Exercise aim
In the listing below, find the line with "computer keyboard <350, 362> -> none" and the line with "camera: 15 degrees left, 15 degrees up", then return them and every line between them exactly, minus the pictures.

Excerpted data

--------------------------------------------------

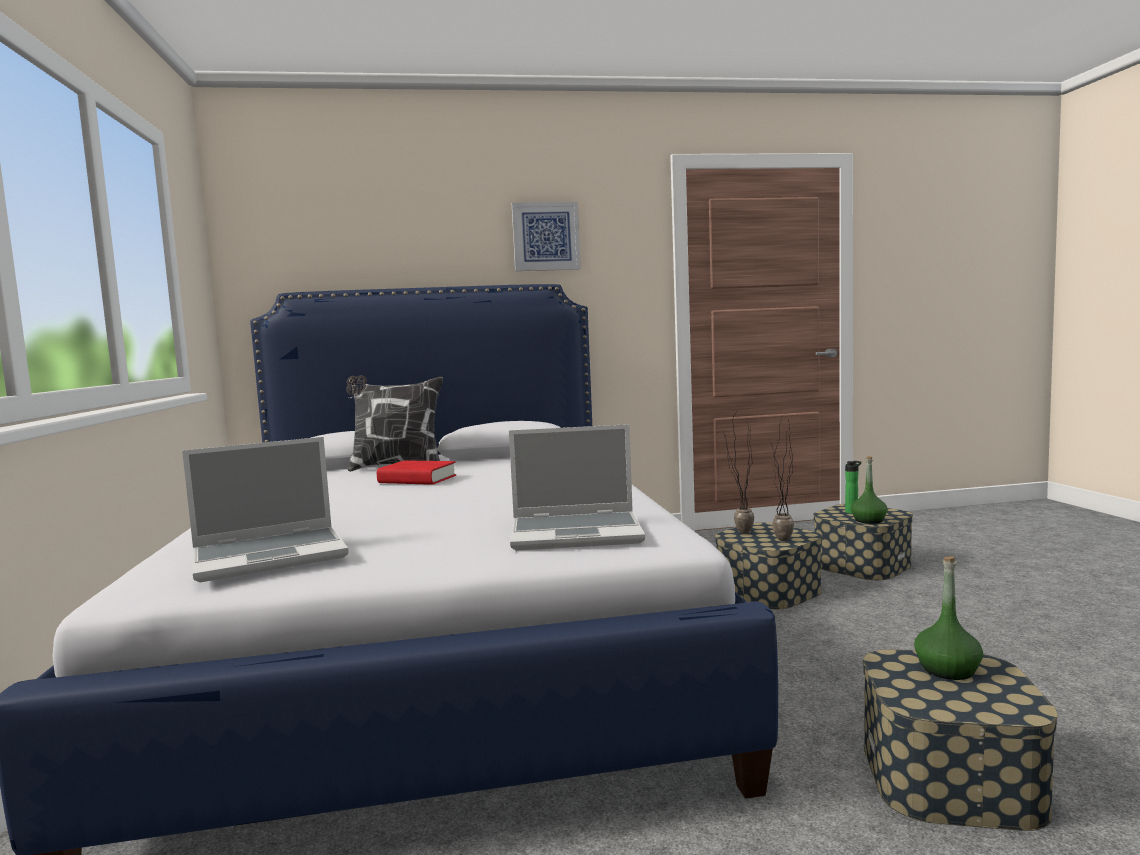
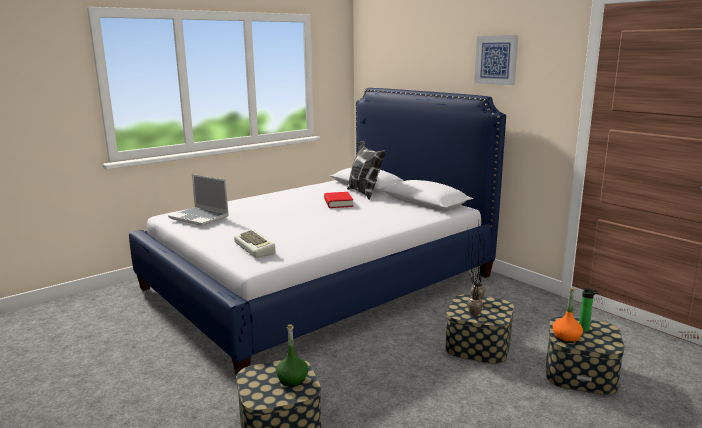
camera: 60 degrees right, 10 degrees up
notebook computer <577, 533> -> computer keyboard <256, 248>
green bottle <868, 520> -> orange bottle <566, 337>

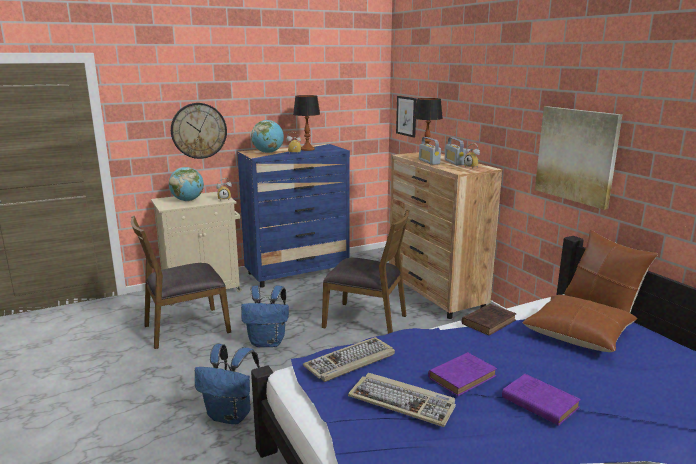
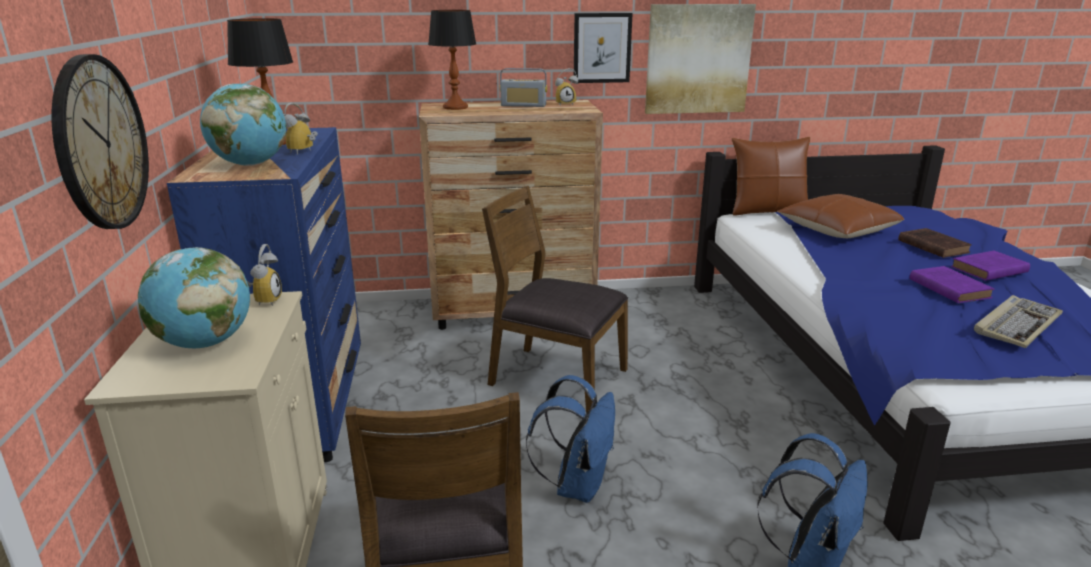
camera: 70 degrees left, 5 degrees up
computer keyboard <350, 362> -> none
brown chair <366, 320> -> brown chair <556, 378>, 105 degrees counterclockwise
wall picture <406, 116> -> wall picture <602, 48>, move
radio set <429, 162> -> none
brown bound book <489, 321> -> brown bound book <931, 246>, move

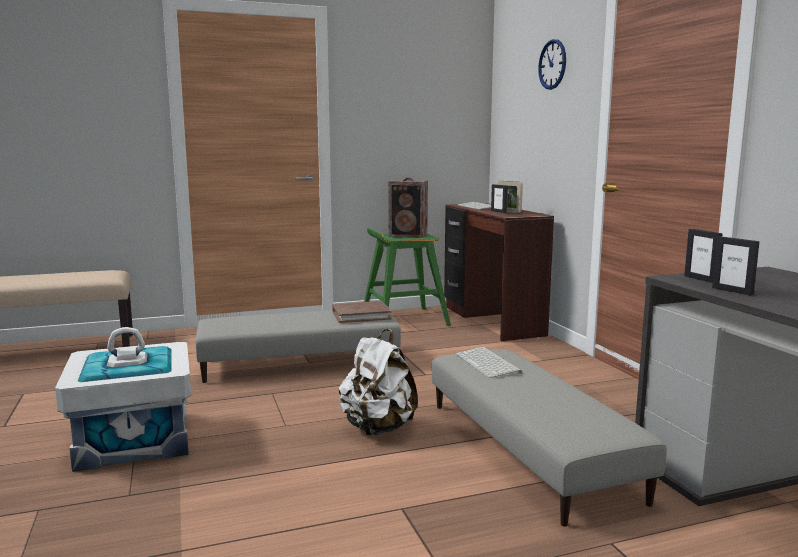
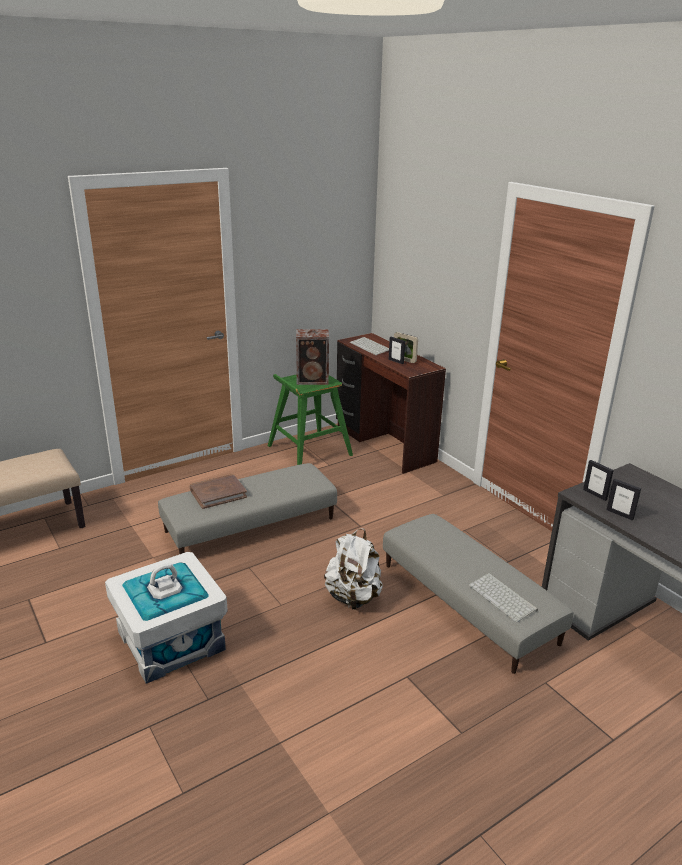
camera: 15 degrees left, 15 degrees up
brown bound book <361, 315> -> brown bound book <218, 493>, move
computer keyboard <489, 363> -> computer keyboard <503, 598>, move
clock on the wall <552, 64> -> none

--------------------------------------------------

Exercise output
computer keyboard <350, 362> -> none
brown chair <366, 320> -> brown chair <556, 378>, 105 degrees counterclockwise
wall picture <406, 116> -> wall picture <602, 48>, move
radio set <429, 162> -> none
brown bound book <489, 321> -> brown bound book <931, 246>, move

camera: 15 degrees left, 15 degrees up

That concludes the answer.